EXERCISE => In the listing below, count the lines containing the string "importance". Reply with that number only.

RECORDS SHOWN =>

○ ○ ○ ○ ○ ○ ○

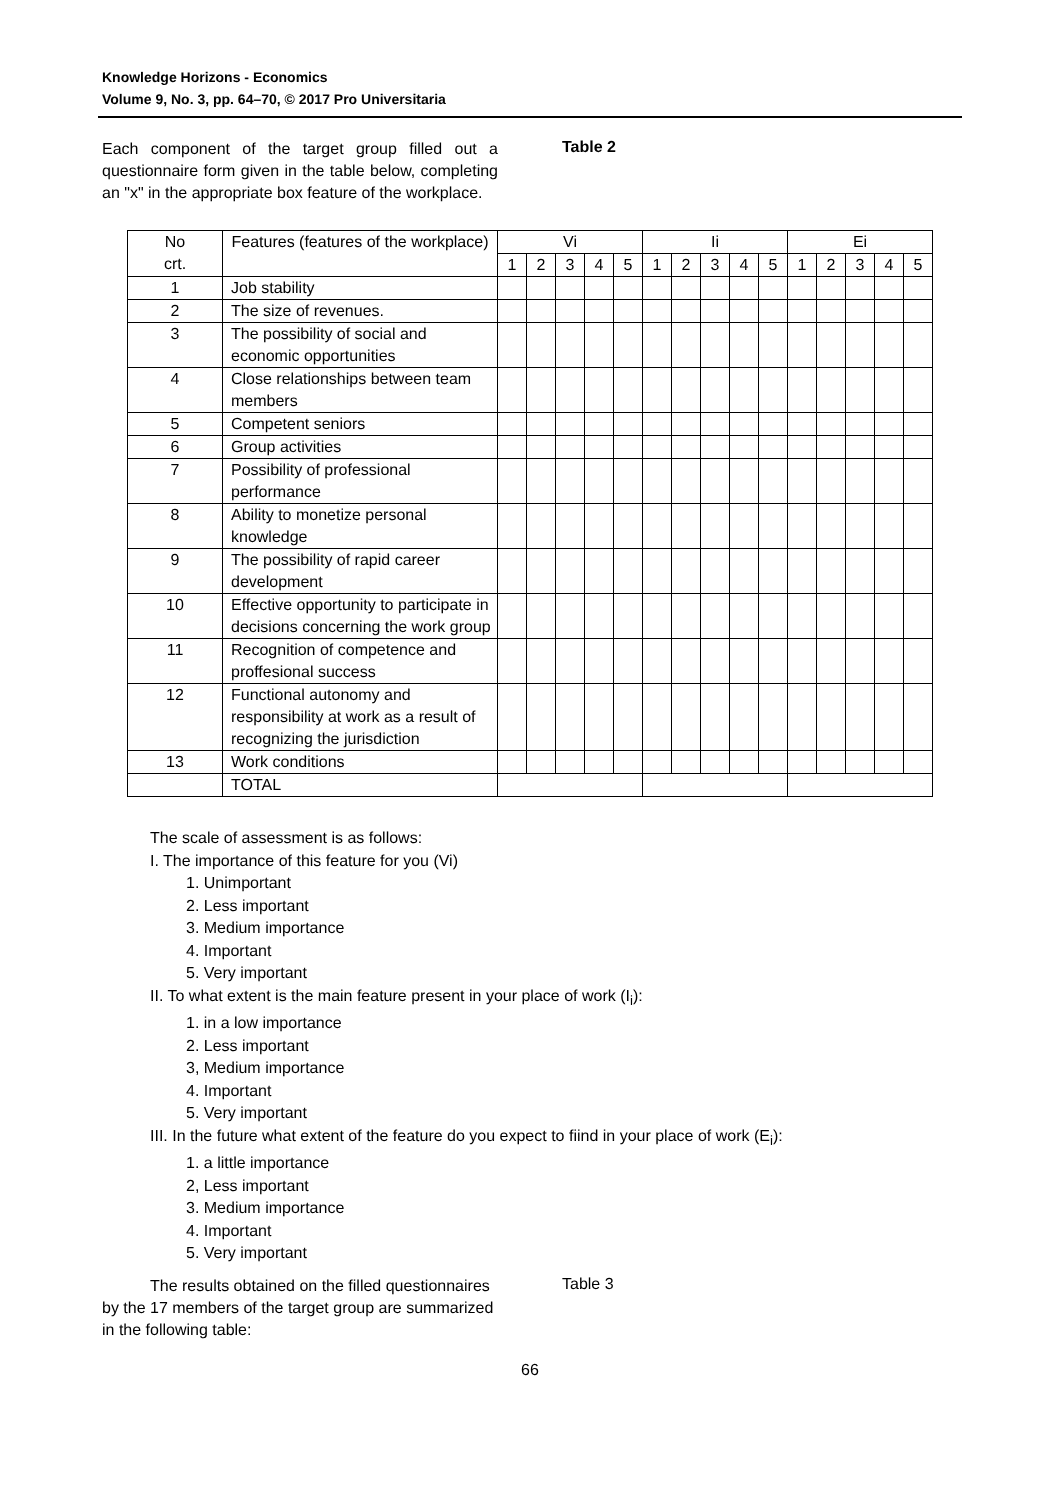Knowledge Horizons - Economics
Volume 9, No. 3, pp. 64–70, © 2017 Pro Universitaria
Each component of the target group filled out a questionnaire form given in the table below, completing an "x" in the appropriate box feature of the workplace.
Table 2
| No crt. | Features (features of the workplace) | Vi | | | | | Ii | | | | | Ei | | | | |
| --- | --- | --- | --- | --- | --- | --- | --- | --- | --- | --- | --- | --- | --- | --- | --- | --- |
| | | 1 | 2 | 3 | 4 | 5 | 1 | 2 | 3 | 4 | 5 | 1 | 2 | 3 | 4 | 5 |
| 1 | Job stability | | | | | | | | | | | | | | | |
| 2 | The size of revenues. | | | | | | | | | | | | | | | |
| 3 | The possibility of social and economic opportunities | | | | | | | | | | | | | | | |
| 4 | Close relationships between team members | | | | | | | | | | | | | | | |
| 5 | Competent seniors | | | | | | | | | | | | | | | |
| 6 | Group activities | | | | | | | | | | | | | | | |
| 7 | Possibility of professional performance | | | | | | | | | | | | | | | |
| 8 | Ability to monetize personal knowledge | | | | | | | | | | | | | | | |
| 9 | The possibility of rapid career development | | | | | | | | | | | | | | | |
| 10 | Effective opportunity to participate in decisions concerning the work group | | | | | | | | | | | | | | | |
| 11 | Recognition of competence and proffesional success | | | | | | | | | | | | | | | |
| 12 | Functional autonomy and responsibility at work as a result of recognizing the jurisdiction | | | | | | | | | | | | | | | |
| 13 | Work conditions | | | | | | | | | | | | | | | |
| | TOTAL | | | | | | | | | | | | | | | |
The scale of assessment is as follows:
I. The importance of this feature for you (Vi)
1. Unimportant
2. Less important
3. Medium importance
4. Important
5. Very important
II. To what extent is the main feature present in your place of work (I<sub>i</sub>):
1. in a low importance
2. Less important
3, Medium importance
4. Important
5. Very important
III. In the future what extent of the feature do you expect to fiind in your place of work (E<sub>i</sub>):
1. a little importance
2, Less important
3. Medium importance
4. Important
5. Very important
The results obtained on the filled questionnaires by the 17 members of the target group are summarized in the following table:
Table 3
66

○ ○ ○ ○ ○ ○ ○

ANSWER AREA => 6